Sean N. Parker Center for Allergy and Asthma Research, Stanford, CA, USA.
Human Immune Monitoring Center, Institute for Immunity, Transplantation, and Infection, Stanford University School of Medicine, Stanford, CA, USA.
Allergy. 2021 Sep;76(9):2809-2826. doi: 10.1111/all.14833. Epub 2021 May 29.
Multifood oral immunotherapy (mOIT) with adjunctive anti-IgE (omalizumab, XOLAIR ) treatment affords safe, effective, and rapid desensitization to multiple foods, although the specific immune mechanisms mediating this desensitization remain to be fully elucidated.
Participants in our phase 2 mOIT trial (NCT02643862) received omalizumab from baseline to week 16 and mOIT from week 8 to week 36. We compared the immune profile of PBMCs and plasma taken at baseline, week 8, and week 36 using high-dimensional mass cytometry, component-resolved diagnostics, the indirect basophil activation test, and Luminex.
We found (i) decreased frequency of IL-4 peanut-reactive CD4 T cells and a marked downregulation of GPR15 expression and CXCR3 frequency among γδ and CD8 T-cell subsets at week 8 during the initial, omalizumab-alone induction phase; (ii) significant upregulation of the skin-homing receptor CCR4 in peanut-reactive CD4 T and Th2 effector memory (EM) cells and of cutaneous lymphocyte-associated antigen (CLA) in peanut-reactive CD8 T and CD8 EM cells; (iii) downregulation of CD86 expression among antigen-presenting cell subsets; and (iv) reduction in pro-inflammatory cytokines, notably IL-17, at week 36 post-OIT. We also observed significant attenuation of the Th2 phenotype post-OIT, defined by downregulation of IL-4 peanut-reactive T cells and OX40 in Th2EM cells, increased allergen component-specific IgG4/IgE ratio, and decreased allergen-driven activation of indirectly sensitized basophils.
This exploratory study provides novel comprehensive insight into the immune underpinnings of desensitization through omalizumab-facilitated mOIT. Moreover, this study provides encouraging results to support the complex immune changes that can be induced by OIT.
多食物口服免疫治疗(mOIT)联合抗 IgE(奥马珠单抗,XOLAIR)治疗可安全、有效、快速脱敏多种食物,尽管介导这种脱敏的具体免疫机制仍有待充分阐明。
我们的 2 期 mOIT 试验(NCT02643862)参与者从基线到第 16 周接受奥马珠单抗治疗,从第 8 周到第 36 周接受 mOIT 治疗。
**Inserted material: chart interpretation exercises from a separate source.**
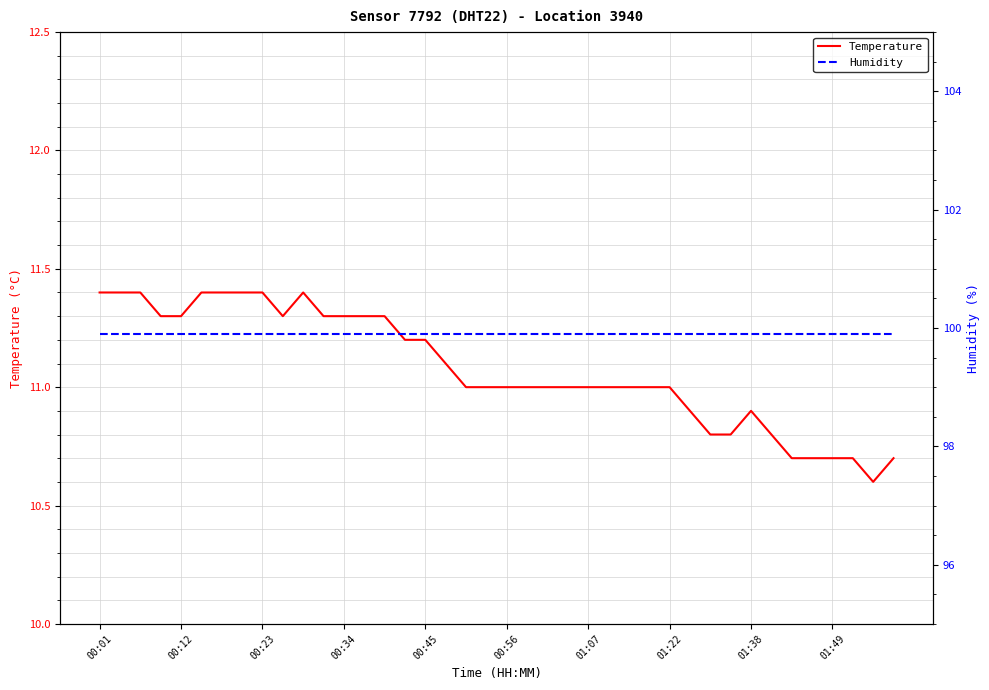

What is the maximum value for Temperature?

11.4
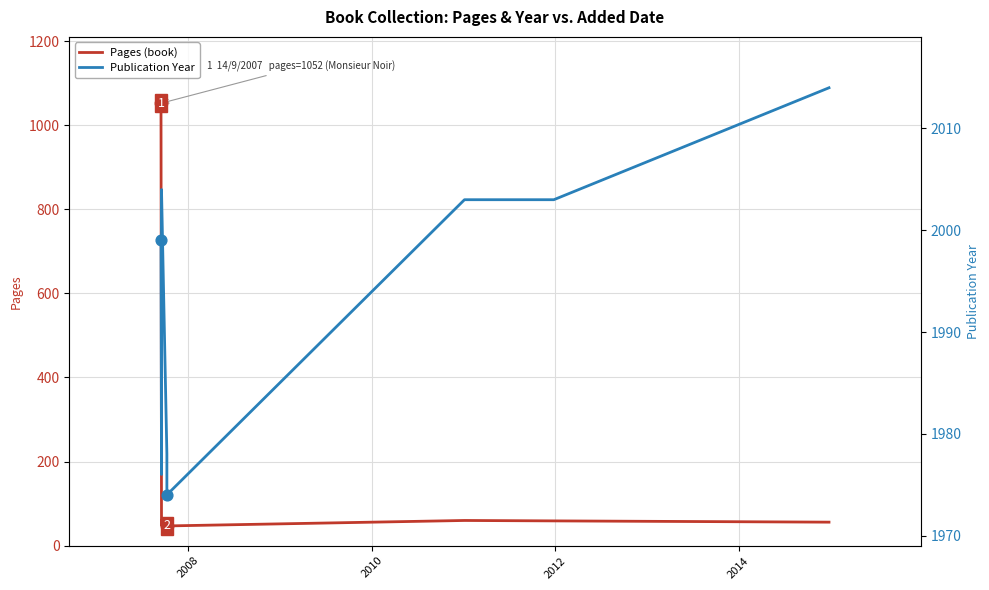

Which series reaches the minimum Y coordinate?

Pages (book)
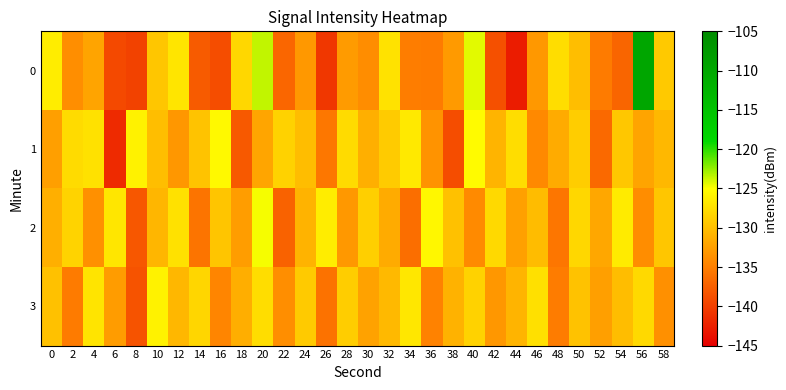

Reading left to right, extract all data points from this chart.

0: 0=-126.4	2=-133.8	4=-132.1	6=-139.2	8=-139.7	10=-129.4	12=-127.0	14=-137.8	16=-138.9	18=-128.1	20=-123.6	22=-136.9	24=-133.0	26=-140.6	28=-132.8	30=-133.9	32=-127.2	34=-135.1	36=-135.3	38=-132.9	40=-124.3	42=-138.7	44=-142.7	46=-133.0	48=-127.6	50=-130.1	52=-135.3	54=-137.0	56=-109.8	58=-129.2
1: 0=-132.4	2=-127.8	4=-127.3	6=-141.6	8=-126.0	10=-130.1	12=-133.1	14=-129.6	16=-125.5	18=-138.0	20=-132.0	22=-128.5	24=-130.1	26=-135.6	28=-127.8	30=-131.2	32=-129.0	34=-126.7	36=-133.4	38=-138.9	40=-125.3	42=-130.8	44=-127.6	46=-134.2	48=-131.5	50=-128.9	52=-136.7	54=-129.3	56=-132.1	58=-130.5
2: 0=-131.2	2=-128.4	4=-133.6	6=-126.9	8=-138.1	10=-130.7	12=-127.3	14=-135.8	16=-129.5	18=-132.6	20=-124.8	22=-137.2	24=-130.9	26=-126.4	28=-133.0	30=-128.7	32=-131.5	34=-136.3	36=-125.6	38=-129.8	40=-134.1	42=-127.9	44=-132.4	46=-130.2	48=-135.7	50=-128.1	52=-131.8	54=-126.5	56=-133.9	58=-129.4
3: 0=-129.8	2=-135.3	4=-127.1	6=-132.7	8=-138.4	10=-126.0	12=-130.6	14=-128.2	16=-134.5	18=-131.3	20=-127.6	22=-133.8	24=-129.1	26=-136.0	28=-128.9	30=-132.2	32=-130.4	34=-126.8	36=-134.7	38=-131.0	40=-128.5	42=-133.1	44=-130.8	46=-127.4	48=-135.2	50=-129.7	52=-132.5	54=-130.1	56=-127.9	58=-133.6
我们使用高维质谱细胞术、成分解析诊断、间接嗜碱性粒细胞激活试验和 Luminex 比较了基线、第 8 周和第 36 周采集的 PBMC 和血浆的免疫谱。
我们发现(i)在初始的奥马珠单抗单独诱导阶段第 8 周,IL-4 花生反应性 CD4 T 细胞的频率降低,γδ 和 CD8 T 细胞亚群中 GPR15 表达和 CXCR3 频率明显下调;(ii)花生反应性 CD4 T 和 Th2 效应记忆(EM)细胞中皮肤归巢受体 CCR4 和花生反应性 CD8 T 和 CD8 EM 细胞中皮肤淋巴细胞相关抗原(CLA)显著上调;(iii)抗原呈递细胞亚群中 CD86 表达下调;(iv)OIT 后第 36 周促炎细胞因子,尤其是 IL-17 减少。我们还观察到 OIT 后 Th2 表型显著减弱,定义为 IL-4 花生反应性 T 细胞和 Th2EM 细胞中 OX40 下调、过敏原成分特异性 IgG4/IgE 比值增加和间接致敏嗜碱性粒细胞被过敏原激活减少。
这项探索性研究提供了关于奥马珠单抗促进的 mOIT 脱敏的免疫基础的新的综合见解。此外,该研究提供了令人鼓舞的结果,支持 OIT 可诱导的复杂免疫变化。